Fayeq also quoted the announcement of Egypt’s interior ministry of the deaths of 36 people who were in detention, while this number was placed at between 80 and 98 by various human rights groups.
“The phenomenon of death in detention had disappeared after the 2011 uprising, but has since made a comeback. There is no proof that they died as a result of torture, but there is also nothing to prove otherwise,” Fayeq said.
Since Morsi’s ouster, rights groups and activists have reported many human rights abuses including the return of the Mubarak-era practice of using torture to punish detainees or extract confessions.
Since the July 2013 military coup that deposed Mohamed Morsi - Egypt’s first democratically elected president - after he had been in office for just one year, the country’s post-coup regime has led a crackdown on anti-coup opposition.
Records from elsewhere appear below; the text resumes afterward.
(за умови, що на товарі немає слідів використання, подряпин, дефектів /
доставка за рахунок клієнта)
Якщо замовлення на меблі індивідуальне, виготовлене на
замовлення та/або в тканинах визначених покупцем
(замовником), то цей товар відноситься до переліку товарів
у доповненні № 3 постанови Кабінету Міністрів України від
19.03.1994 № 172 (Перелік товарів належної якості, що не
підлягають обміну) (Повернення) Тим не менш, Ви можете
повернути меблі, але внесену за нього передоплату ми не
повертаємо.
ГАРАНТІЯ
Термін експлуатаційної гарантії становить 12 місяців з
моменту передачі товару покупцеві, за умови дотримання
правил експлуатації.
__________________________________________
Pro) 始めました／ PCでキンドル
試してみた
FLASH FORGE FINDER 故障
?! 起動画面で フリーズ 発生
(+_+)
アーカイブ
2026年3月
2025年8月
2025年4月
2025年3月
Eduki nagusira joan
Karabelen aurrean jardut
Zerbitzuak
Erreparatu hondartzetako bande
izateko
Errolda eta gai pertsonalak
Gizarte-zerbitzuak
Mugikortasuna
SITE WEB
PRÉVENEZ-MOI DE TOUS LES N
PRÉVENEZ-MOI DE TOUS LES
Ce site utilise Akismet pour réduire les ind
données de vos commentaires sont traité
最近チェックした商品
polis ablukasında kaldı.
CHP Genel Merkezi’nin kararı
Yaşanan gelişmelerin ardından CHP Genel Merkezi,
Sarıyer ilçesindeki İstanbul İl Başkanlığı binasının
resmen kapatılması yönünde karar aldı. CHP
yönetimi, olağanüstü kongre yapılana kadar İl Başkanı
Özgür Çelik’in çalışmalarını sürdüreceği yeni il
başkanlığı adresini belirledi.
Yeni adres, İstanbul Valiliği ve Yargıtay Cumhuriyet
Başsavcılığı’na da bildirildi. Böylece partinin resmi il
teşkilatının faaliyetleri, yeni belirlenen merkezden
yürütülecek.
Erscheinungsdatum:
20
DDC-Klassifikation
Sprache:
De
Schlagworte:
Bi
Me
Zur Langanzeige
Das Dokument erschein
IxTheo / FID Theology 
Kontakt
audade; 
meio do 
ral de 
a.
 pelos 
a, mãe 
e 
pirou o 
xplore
It has particularly targeted the Muslim Brotherhood movement, which has been outlawed as a terrorist organisation in the country.
Hundreds of Morsi supporters were killed when Egyptian security forces dispersed anti-coup protests in Cairo’s Rabaa and Nahda Squares a little over a month after he was deposed.
Hundreds more have been arrested for defying a protest ban in the country, including members of pro-democracy groups that supported the coup, while hundreds of alleged Muslim Brotherhood members have been handed mass death sentences in trials that have received widespread international condemnation.